## WORK INSTRUCTIONS
Print every line of each of the entries below, word for word and in the same order.

++++ GIVEN DATA ++++

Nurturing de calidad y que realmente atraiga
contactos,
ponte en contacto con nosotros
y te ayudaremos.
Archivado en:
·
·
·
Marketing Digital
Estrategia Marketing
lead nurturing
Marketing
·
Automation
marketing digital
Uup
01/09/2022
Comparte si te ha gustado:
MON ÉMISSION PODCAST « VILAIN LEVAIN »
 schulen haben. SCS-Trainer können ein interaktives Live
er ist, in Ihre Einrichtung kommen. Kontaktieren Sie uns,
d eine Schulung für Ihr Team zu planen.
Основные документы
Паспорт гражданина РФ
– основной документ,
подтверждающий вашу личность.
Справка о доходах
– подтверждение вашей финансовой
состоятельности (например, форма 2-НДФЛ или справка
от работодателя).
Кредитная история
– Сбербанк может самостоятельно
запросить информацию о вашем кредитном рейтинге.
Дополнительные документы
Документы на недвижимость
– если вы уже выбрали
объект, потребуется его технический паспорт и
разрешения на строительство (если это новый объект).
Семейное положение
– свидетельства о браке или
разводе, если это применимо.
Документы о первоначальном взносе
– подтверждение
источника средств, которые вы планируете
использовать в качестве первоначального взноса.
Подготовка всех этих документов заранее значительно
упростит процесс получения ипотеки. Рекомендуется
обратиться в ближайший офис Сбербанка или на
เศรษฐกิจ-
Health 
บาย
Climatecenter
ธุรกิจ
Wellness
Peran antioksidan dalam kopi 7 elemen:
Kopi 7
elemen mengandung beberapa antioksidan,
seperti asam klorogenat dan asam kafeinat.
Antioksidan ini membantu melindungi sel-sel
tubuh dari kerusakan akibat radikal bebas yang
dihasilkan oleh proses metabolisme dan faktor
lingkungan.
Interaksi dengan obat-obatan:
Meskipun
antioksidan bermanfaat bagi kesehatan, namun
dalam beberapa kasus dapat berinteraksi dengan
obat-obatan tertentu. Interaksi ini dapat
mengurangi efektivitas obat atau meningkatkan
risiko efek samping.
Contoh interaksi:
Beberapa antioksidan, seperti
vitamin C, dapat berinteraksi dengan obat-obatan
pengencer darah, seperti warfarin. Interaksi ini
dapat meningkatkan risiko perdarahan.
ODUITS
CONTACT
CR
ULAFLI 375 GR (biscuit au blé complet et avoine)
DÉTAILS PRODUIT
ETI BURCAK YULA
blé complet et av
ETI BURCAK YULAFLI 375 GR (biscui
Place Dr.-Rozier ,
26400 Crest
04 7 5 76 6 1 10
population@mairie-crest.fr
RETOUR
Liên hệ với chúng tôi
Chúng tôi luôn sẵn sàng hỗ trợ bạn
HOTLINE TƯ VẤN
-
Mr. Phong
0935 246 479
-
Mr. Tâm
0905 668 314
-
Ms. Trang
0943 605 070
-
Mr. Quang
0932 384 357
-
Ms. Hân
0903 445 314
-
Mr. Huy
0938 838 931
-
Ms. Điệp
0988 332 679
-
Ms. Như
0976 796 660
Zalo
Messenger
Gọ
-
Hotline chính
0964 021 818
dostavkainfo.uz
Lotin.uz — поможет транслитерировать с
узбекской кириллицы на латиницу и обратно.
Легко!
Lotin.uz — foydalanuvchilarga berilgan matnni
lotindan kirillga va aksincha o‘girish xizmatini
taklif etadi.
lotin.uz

++++

## SOLUTION FOR THIS EXERCISE
Nurturing de calidad y que realmente atraiga
contactos,
ponte en contacto con nosotros
y te ayudaremos.
Archivado en:
·
·
·
Marketing Digital
Estrategia Marketing
lead nurturing
Marketing
·
Automation
marketing digital
Uup
01/09/2022
Comparte si te ha gustado:
MON ÉMISSION PODCAST « VILAIN LEVAIN »
 schulen haben. SCS-Trainer können ein interaktives Live
er ist, in Ihre Einrichtung kommen. Kontaktieren Sie uns,
d eine Schulung für Ihr Team zu planen.
Основные документы
Паспорт гражданина РФ
– основной документ,
подтверждающий вашу личность.
Справка о доходах
– подтверждение вашей финансовой
состоятельности (например, форма 2-НДФЛ или справка
от работодателя).
Кредитная история
– Сбербанк может самостоятельно
запросить информацию о вашем кредитном рейтинге.
Дополнительные документы
Документы на недвижимость
– если вы уже выбрали
объект, потребуется его технический паспорт и
разрешения на строительство (если это новый объект).
Семейное положение
– свидетельства о браке или
разводе, если это применимо.
Документы о первоначальном взносе
– подтверждение
источника средств, которые вы планируете
использовать в качестве первоначального взноса.
Подготовка всех этих документов заранее значительно
упростит процесс получения ипотеки. Рекомендуется
обратиться в ближайший офис Сбербанка или на
เศรษฐกิจ-
Health 
บาย
Climatecenter
ธุรกิจ
Wellness
Peran antioksidan dalam kopi 7 elemen:
Kopi 7
elemen mengandung beberapa antioksidan,
seperti asam klorogenat dan asam kafeinat.
Antioksidan ini membantu melindungi sel-sel
tubuh dari kerusakan akibat radikal bebas yang
dihasilkan oleh proses metabolisme dan faktor
lingkungan.
Interaksi dengan obat-obatan:
Meskipun
antioksidan bermanfaat bagi kesehatan, namun
dalam beberapa kasus dapat berinteraksi dengan
obat-obatan tertentu. Interaksi ini dapat
mengurangi efektivitas obat atau meningkatkan
risiko efek samping.
Contoh interaksi:
Beberapa antioksidan, seperti
vitamin C, dapat berinteraksi dengan obat-obatan
pengencer darah, seperti warfarin. Interaksi ini
dapat meningkatkan risiko perdarahan.
ODUITS
CONTACT
CR
ULAFLI 375 GR (biscuit au blé complet et avoine)
DÉTAILS PRODUIT
ETI BURCAK YULA
blé complet et av
ETI BURCAK YULAFLI 375 GR (biscui
Place Dr.-Rozier ,
26400 Crest
04 7 5 76 6 1 10
population@mairie-crest.fr
RETOUR
Liên hệ với chúng tôi
Chúng tôi luôn sẵn sàng hỗ trợ bạn
HOTLINE TƯ VẤN
-
Mr. Phong
0935 246 479
-
Mr. Tâm
0905 668 314
-
Ms. Trang
0943 605 070
-
Mr. Quang
0932 384 357
-
Ms. Hân
0903 445 314
-
Mr. Huy
0938 838 931
-
Ms. Điệp
0988 332 679
-
Ms. Như
0976 796 660
Zalo
Messenger
Gọ
-
Hotline chính
0964 021 818
dostavkainfo.uz
Lotin.uz — поможет транслитерировать с
узбекской кириллицы на латиницу и обратно.
Легко!
Lotin.uz — foydalanuvchilarga berilgan matnni
lotindan kirillga va aksincha o‘girish xizmatini
taklif etadi.
lotin.uz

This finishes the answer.